Containers and the CLDB

Describes what containers are, and the role of the Container Location Database (CLDB) in managing them.

The data-fabric file system stores data in abstract entities called containers that reside on storage pools. Each storage pool can store many containers. Blocks enable full read-write access to the data-fabric file system, with efficient snapshots.

An application can write, append, or update more than once in the data-fabric file system, and can also read a file as it is being written. In other Hadoop distributions, an application can only write once, and the application cannot read a file as it is written.

On average, a container size is 10-30 GB. The default container size is 32GB. Large number of containers allow for greater scaling and allocation of space in parallel, without bottlenecks.

Described from the physical layer:

Files are divided into chunks.
The chunks are assigned to containers.
The containers are written to storage pools, which are made up of disks on the nodes in the cluster.

The following table compares the data-fabric file system storage architecture to the HDFS storage architecture:

Storage Architecture	HDFS	Data Fabric File System
Management layers	Files, directories and blocks, managed by Namenode.	Volume, which holds files and directories, made up of containers, which manage disk blocks and replication.
Size of file shard	64MB block	256MB chunk
Unit of replication	64MB block	32GB container
Unit of file allocation	64MB block	8KB block

To preserve data, the data-fabric file system automatically replicates containers across various nodes on the cluster. Container replication creates multiple synchronized copies of the data across the cluster for failover. Container replication also helps localize operations, and ensures that read operations occur in parallel. When a disk or node failure brings a container’s replication levels below a specified replication level, the data-fabric file system automatically re-replicates the container elsewhere in the cluster until the desired replication level is achieved.

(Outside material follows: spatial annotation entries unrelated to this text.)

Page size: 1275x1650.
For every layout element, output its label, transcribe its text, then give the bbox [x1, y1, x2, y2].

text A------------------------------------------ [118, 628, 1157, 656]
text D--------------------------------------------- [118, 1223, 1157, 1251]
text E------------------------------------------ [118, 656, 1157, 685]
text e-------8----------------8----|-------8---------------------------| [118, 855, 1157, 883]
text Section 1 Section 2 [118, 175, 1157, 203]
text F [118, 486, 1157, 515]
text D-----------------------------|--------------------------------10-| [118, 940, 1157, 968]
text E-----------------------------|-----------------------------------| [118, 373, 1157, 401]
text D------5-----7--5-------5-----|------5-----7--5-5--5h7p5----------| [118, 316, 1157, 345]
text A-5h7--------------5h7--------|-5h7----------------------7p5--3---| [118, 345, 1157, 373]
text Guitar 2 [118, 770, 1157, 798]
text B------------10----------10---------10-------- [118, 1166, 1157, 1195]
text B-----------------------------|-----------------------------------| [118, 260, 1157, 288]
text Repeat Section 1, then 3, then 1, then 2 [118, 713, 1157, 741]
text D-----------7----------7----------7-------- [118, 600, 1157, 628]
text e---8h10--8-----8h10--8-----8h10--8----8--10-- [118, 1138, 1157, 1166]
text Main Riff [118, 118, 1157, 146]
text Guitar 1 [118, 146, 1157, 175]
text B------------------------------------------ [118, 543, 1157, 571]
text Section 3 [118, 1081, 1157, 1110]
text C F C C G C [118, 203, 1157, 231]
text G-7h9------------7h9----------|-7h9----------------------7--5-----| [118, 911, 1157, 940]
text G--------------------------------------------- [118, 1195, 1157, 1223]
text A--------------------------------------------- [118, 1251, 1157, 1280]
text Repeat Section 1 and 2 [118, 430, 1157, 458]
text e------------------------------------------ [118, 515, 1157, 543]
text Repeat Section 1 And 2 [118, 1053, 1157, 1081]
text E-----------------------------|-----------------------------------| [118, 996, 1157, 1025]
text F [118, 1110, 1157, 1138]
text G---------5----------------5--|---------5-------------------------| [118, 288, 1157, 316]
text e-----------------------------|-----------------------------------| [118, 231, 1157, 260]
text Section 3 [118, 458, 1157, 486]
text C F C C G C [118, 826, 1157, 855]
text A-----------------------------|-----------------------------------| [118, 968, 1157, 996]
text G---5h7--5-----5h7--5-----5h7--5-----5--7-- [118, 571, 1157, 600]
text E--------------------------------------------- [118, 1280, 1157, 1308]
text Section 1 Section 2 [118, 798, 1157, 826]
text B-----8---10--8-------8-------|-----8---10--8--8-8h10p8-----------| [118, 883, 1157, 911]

A container only occupies disk space when an application writes to it.

The CLDB (Container Location Database) maintains information about the location of every container in the cluster, defines the container precedence in the replication chain, and organizes container content updates across the replication chain. It runs as a system of independent servers, only one of which is a master at any time.

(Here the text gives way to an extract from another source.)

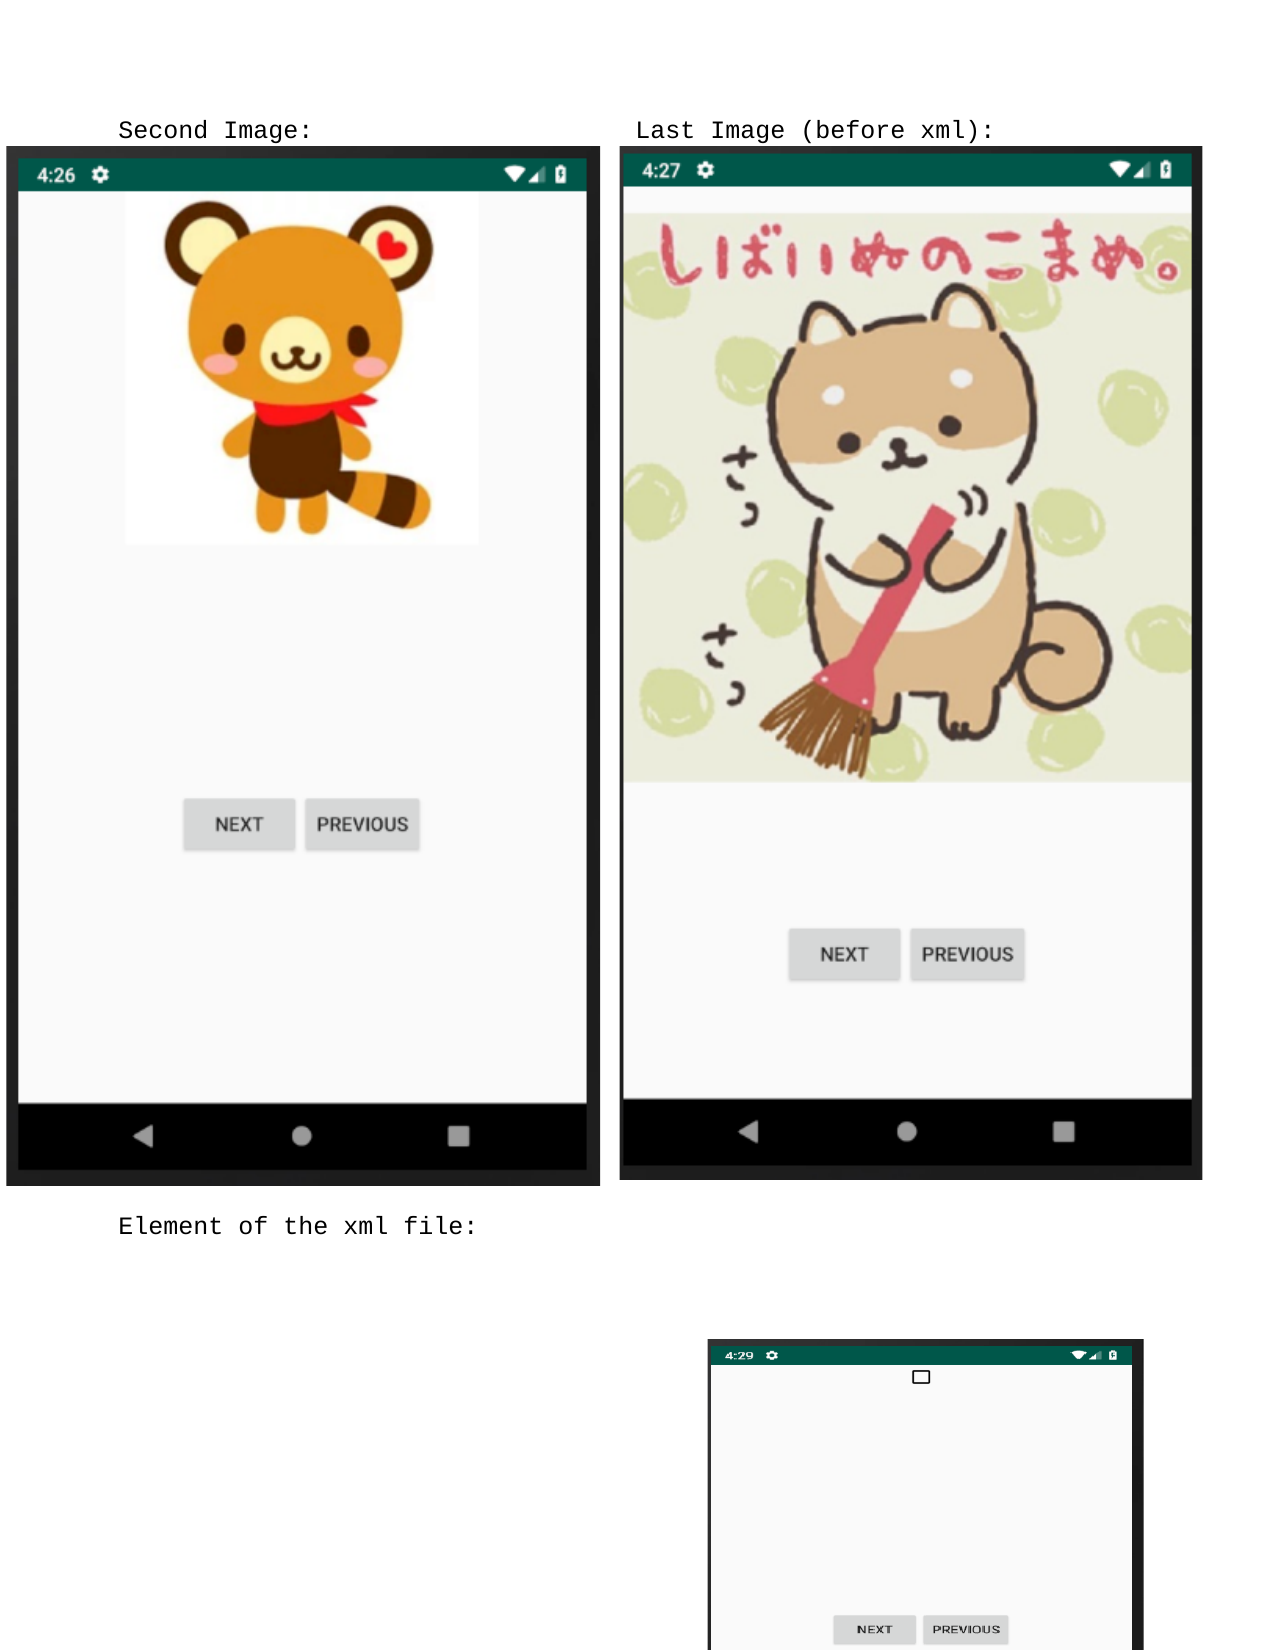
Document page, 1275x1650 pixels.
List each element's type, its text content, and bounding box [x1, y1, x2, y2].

text Second Image: Last Image (before xml): [118, 118, 1157, 146]
text Element of the xml file: [118, 1214, 1157, 1242]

The data-fabric file system and other services (such as NFS Gateway and POSIX) send heartbeat (HB) messages to the master CLDB. The CLDB is registered with ZooKeeper, and the master CLDB to ZooKeeper connection is kept alive by sending a probe message every few seconds. The CLDB service tracks the location of every container, and uses these HB messages to determine the state of all containers on that node. The CLDB actively participates in the failover of a node in the event of a node failure.